What are the features of home loans for expats from Westpac?

If you’re an Australian citizen living and working abroad, you can borrow to buy a property in Australia. With a Westpac non-resident home loan, you can borrow up to 80 per cent of the property value to purchase a property whilst living overseas. The minimum loan amount for these loans is $25,000, with a maximum loan term of 30 years.

The interest rates and other fees for Westpac non-resident home loans are the same as regular home loans offered to borrowers living in Australia. You’ll have to submit proof of income, six-month bank statements, an employment letter, and your last two payslips. You may also be required to submit a copy of your passport and visa that shows you’re allowed to live and work abroad.

When does Commonwealth Bank charge an early exit fee?

When you take out a fixed interest home loan with the Commonwealth Bank, you’re able to lock the interest for a particular period. If the rates change during this period, your repayments remain unchanged. If you break the loan during the fixed interest period, you’ll have to pay the Commonwealth Bank home loan early exit fee and an administrative fee.

The Early Repayment Adjustment (ERA) and Administrative fees are applicable in the following instances:

  • If you switch your loan from fixed interest to variable rate
  • When you apply for a top-up home loan
  • If you repay over and above the annual threshold limit, which is $10,000 per year during the fixed interest period
  • When you prepay the entire outstanding loan balance before the end of the fixed interest duration.

The fee calculation depends on the interest rates, the amount you’ve repaid and the loan size. You can contact the lender to understand more about what you may have to pay. 

Why was Real Time Ratings developed?

Real Time RatingsTM was developed to save people time and money. A home loan is one of the biggest financial decisions you will ever make – and one of the most complicated. Real Time RatingsTM is designed to help you find the right loan. Until now, there has been no place borrowers can benchmark the latest rates and offers when they hit the market. Rates change all the time now and new offers hit the market almost daily, we saw the need for a way to compare these new deals against the rest of the market and make a more informed decision.

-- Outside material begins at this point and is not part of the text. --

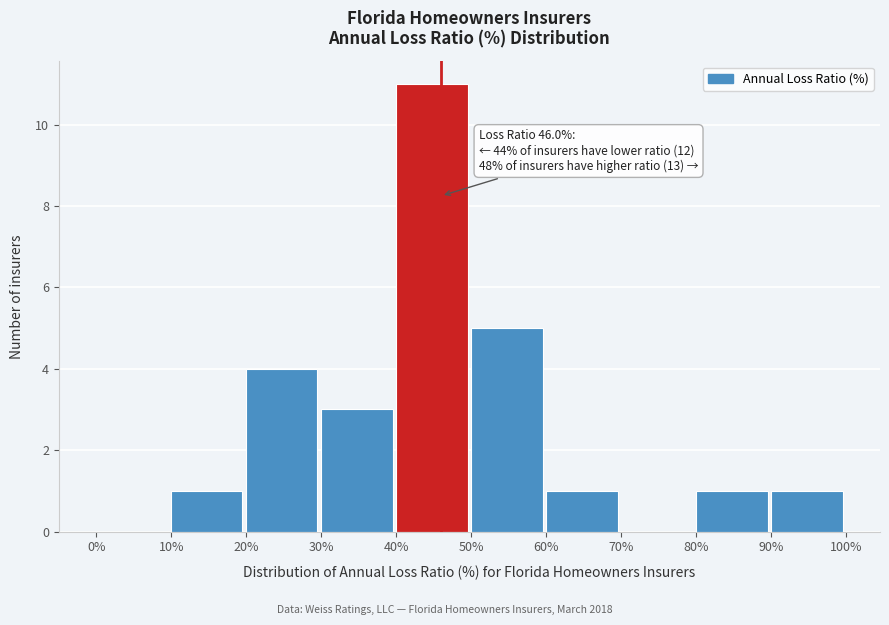

Over which range of the x-axis is the bar tallest?

40% to 50%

What are the different types of home loan interest rates?

A home loan interest rate is used to calculate how much you’ll pay the lender, usually annually, above the amount you borrow. It’s what the lenders charge you for them lending you money and will impact the total amount you’ll pay over the life of your home loan. 

Having understood what are home loan rates in general, here are the two types you usually have with a home loan:

Fixed rates

These interest rates remain constant for a specific period and are a good option if you’re a first-time buyer or if you’re looking for a fixed monthly repayment. One possible downside of a fixed rate is that it may be higher than a variable rate. Also, you don’t benefit from any lowering of interest rates in the market. On the flip side, if rates go up, your rate won’t change, possibly saving you money.

Variable rates

With variable interest rates, the lender can change them at any time. This change can be based on economic conditions or other reasons. Changes in interest rates could be beneficial if your monthly repayment decreases but can be a problem if it increases. Variable interest rates offer several other benefits often not available with fixed rate home loans like redraw and offset facilities and free extra repayments.